For the past eight years, Stamford, Connecticut-based furniture company Lovesac has been transforming its supply chain.
“We have the intention to be manufacturing our core products in America by mid-next year, and have the bulk of our production happening in America by the very end of next fiscal year,” Nelson told Fortune. “If that’s truly what Trump wanted, then I guess it worked on us.”
“I mean, I’ll take it,” Nelson said of the potential refunds. “For us, it’s tens of millions of dollars. So that would be neat.”
But the reality of pursuing these refunds—should the Supreme Court even rule against the tariffs—is confounding, complicating whether it’s even worth the effort of recouping the lost cash. For some companies, the effort may be worth it. For others, it may still be worth it—but it will also be a total pain.
“The general feeling is, if you have the resources, and you have the capability, the juice is worth the squeeze,” David Warrick, executive vice president of supply-chain risk management firm Overhaul, told Fortune. “If you are a smaller business or a smaller importer, you’ve already spent time baking in the cost of tariffs and the associated risks to your supply chain, then you’ve got to weigh up that cost-benefit.”
Asking companies to even consider the possibility of refunds is a tall order, given the lack of information on what the refund process would look like, even with the Supreme Court hearing the case on tariffs in a matter of weeks.
“We’re not even sure how [CBP] will actually be able to manage these tariffs,” Warrick said.
Henrybuilt, a luxury home manufacture with a mostly domestic supply chain, is one of the companies brushing off the idea of refunds, even as it continues sourcing materials from tariff-struck Austria.
“That might make total sense if it’s a big number,” CEO Scott Hudson said. “I doubt it would be a big number for us, so it’s probably not worth chasing.”
Above all, Warrick said, timing remains the biggest variable in determining when and how companies can begin the refunding process.
“Nobody knows how long this process will take,” he said. “And no matter what the initial outcome will be, rest assured, it will be appealed on both sides.
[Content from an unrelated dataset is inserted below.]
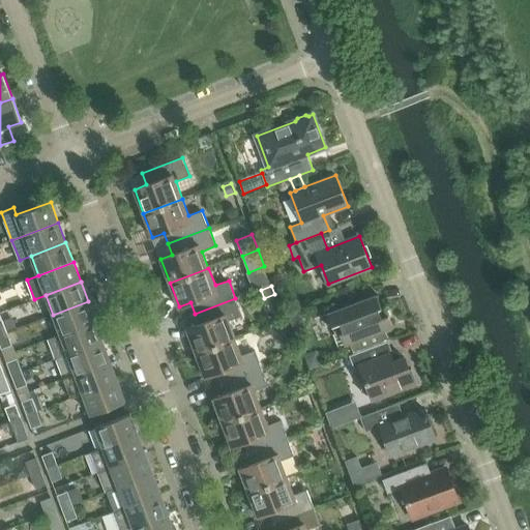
[(345,344),(350,342),(354,353),(388,341),(390,340),(386,328),(392,325),(385,305),(380,306),(376,295),(328,314),(336,333),(334,334),(339,346),(345,344)]
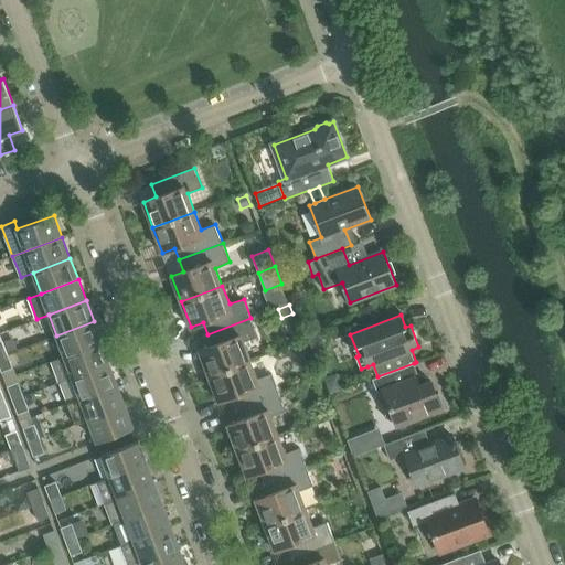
[(212,345),(199,350),(209,376),(251,360),(244,342),(258,337),(251,318),(208,334),(212,345)]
So I don’t think that we’re going to see a short term outcome on this.”
While the refund process remains a mystery, that hasn’t stopped some refinancing companies from entering the fold, seeing an opportunity to make cash off of companies not wanting to deal with a headache of a refund process, Warrick said. Liquidation specialists are speculating the refunds will happen and buying the rights to them, offering businesses about 20% of total tariffs paid in exchange for the rights to any future refunds.
“Speculators are stepping in, saying, why would you want to deal with all of that yourself?” Warrick said. “And if you’re a small, medium enterprise who’s already gone through the pain of having to pay the tariffs and you don’t want to change your processes, that might sound like a very attractive proposal.”
At this point, having navigated more than six months of whipsaw tariff policies, the question of the tariffs’ legality is irrelevant for some businesses. For Lovesac, the overhaul in its supply chain over the past decade presented growing pains, but the tariffs were really an opportunity to develop American manufacturing, a goal CEO Nelson had from the company’s inception. It essentially doesn’t matter for some firms if the refund process is a black box—or a complete fantasy—because they have made long-term adjustments to their businesses to account for the export taxes, whether they see those changes as a sunk cost or as future-proofing.
“Even if there was a refund, and then the tariffs go away—all the tariffs go away—it won’t change my point of view on what we’re going to do,” Nelson said.
“I would love it,” he concluded. “But I don’t expect it.”